Only a handful of human studies in other areas have longitudinally studied the factors related to pain duration and directly measured the rate of pain resolution. These studies have used the model of acute herpes zoster (AHZ) and have been largely focused on the specific use of antiviral medications to speed pain resolution. Models of acute to chronic pain persistence, including AHZ and acute back pain, have proven to be intrinsically limited by the fact that patients already have pain when they become available for study, and such patients are only sporadically available to study. However, one intriguing finding from these studies is that factors associated with increased rates of pain resolution in AHZ (initial pain severity, younger age, use of antiviral medication, and use of continuous local anesthetic epidural blockade) [39–44] have also been associated with reduced prevalence of chronic pain (postherpetic neuralgia) in other studies [45–47]. Within this context, the rate of pain resolution may be both a clinically important end point in itself and an equally important early measurable indicator of the risk of chronic pain across a wide range of acute injuries. There is a significant need to further assess in other models if factors that influence the rate of pain resolution produce corresponding changes in the rate of chronic postsurgical pain.
Important studies have identified intrathecal clonidine , intraoperative ketamine , and epidural analgesia  as modalities that may reduce the likelihood of chronic postsurgical pain.
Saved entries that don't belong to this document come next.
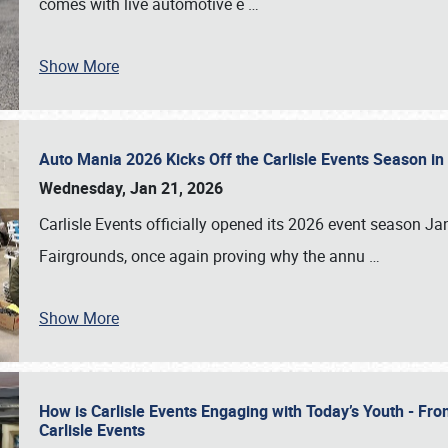
comes with live automotive e
…
Show More
Auto Mania 2026 Kicks Off the Carlisle Events Season i
Wednesday, Jan 21, 2026
Carlisle Events officially opened its 2026 event season 
Fairgrounds, once again proving why the annu
…
Show More
How is Carlisle Events Engaging with Today’s Youth - Fr
Carlisle Events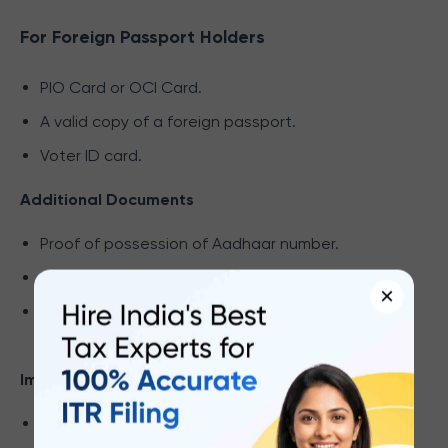
For Foreign Passport Holders
PIO Card or OCI Card.
A valid copy of a foreign passport.
Voter ID card.
Additional Documents
Proof of possession of Aadhaar number.
Utility bill (not older than 2 months).
×
The lease/rent agreement indicates the
customer’s address.
Important Notes:
All document copies must be self-attested.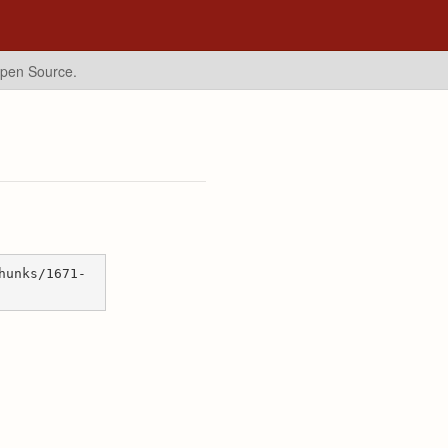
Open Source.
hunks/1671-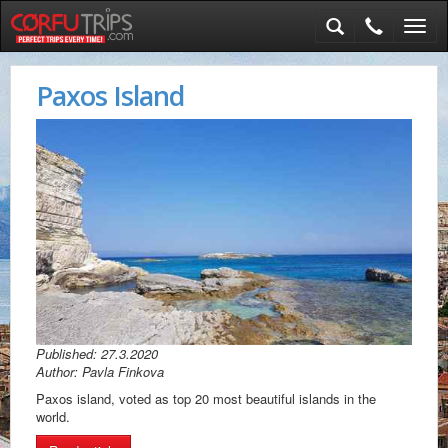
Toggl
navig
Paxos Island
Published: 27.3.2020
Author: Pavla Finkova
Paxos island, voted as top 20 most beautiful islands in the
world.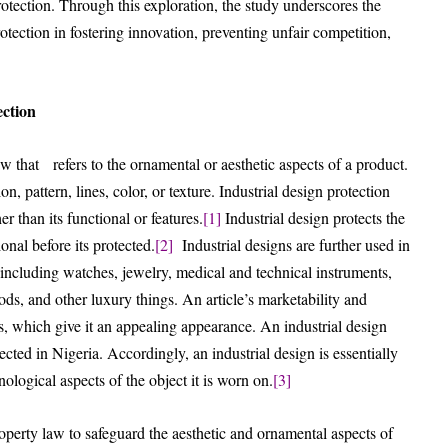
otection. Through this exploration, the study underscores the
ection in fostering innovation, preventing unfair competition,
ection
law that refers to the ornamental or aesthetic aspects of a product.
n, pattern, lines, color, or texture. Industrial design protection
er than its functional or features.
[1]
Industrial design protects the
nal before its protected.
[2]
Industrial designs are further used in
 including watches, jewelry, medical and technical instruments,
goods, and other luxury things. An article’s marketability and
s, which give it an appealing appearance. An industrial design
ected in Nigeria. Accordingly, an industrial design is essentially
ological aspects of the object it is worn on.
[3]
roperty law to safeguard the aesthetic and ornamental aspects of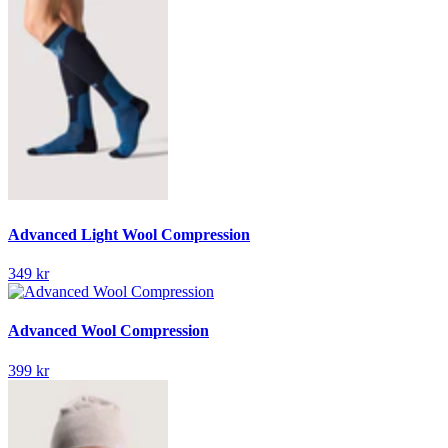
Advanced Light Wool Compression
349 kr
Advanced Wool Compression
399 kr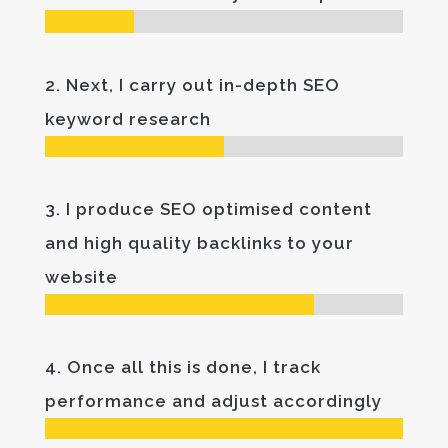
2. Next, I carry out in-depth SEO
keyword research
3. I produce SEO optimised content
and high quality backlinks to your
website
4. Once all this is done, I track
performance and adjust accordingly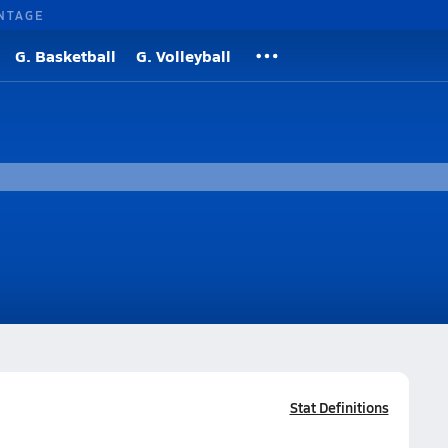
NTAGE
G. Basketball
G. Volleyball
Stat Definitions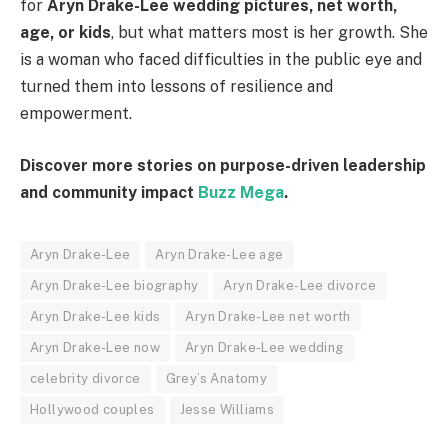
for
Aryn Drake-Lee wedding pictures, net worth,
age, or kids
, but what matters most is her growth. She
is a woman who faced difficulties in the public eye and
turned them into lessons of resilience and
empowerment.
Discover more stories on purpose-driven leadership
and community impact
Buzz Mega
.
Aryn Drake-Lee
Aryn Drake-Lee age
Aryn Drake-Lee biography
Aryn Drake-Lee divorce
Aryn Drake-Lee kids
Aryn Drake-Lee net worth
Aryn Drake-Lee now
Aryn Drake-Lee wedding
celebrity divorce
Grey’s Anatomy
Hollywood couples
Jesse Williams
However, these studies have not investigated the link between this long-term outcome for a minority of patients with their effects of pain duration more generally among all comers. In other words, is the reduction in chronic pain seen with these agents a manifestation of altering the physiology that controls pain duration more generally? Future work should explore the link between reductions in pain duration and the incidence of chronic pain in postsurgical patients. Finally, there is a tremendous gap in the literature on postsurgical pain duration, with a great need for studies to test whether we can intervene therapeutically to reduce the duration of acute and subacute pain for the 34 million Americans undergoing surgery every year. The perioperative setting provides a robust research environment to carefully characterize variables that may confer risk of delayed pain resolution before the first onset of pain, in a setting that reliably produces a steady stream of subjects of all ages, races, and genders. Furthermore, the perioperative setting is an ideal setting for future interventions aimed at prophylaxis or early intervention for those at greatest risk of reduced pain resolution. This model should be useful to investigators interested in pain duration and the crucial transition from acute to chronic pain.
Disclosures: No potential conflicts of interest relevant to this article have been reported.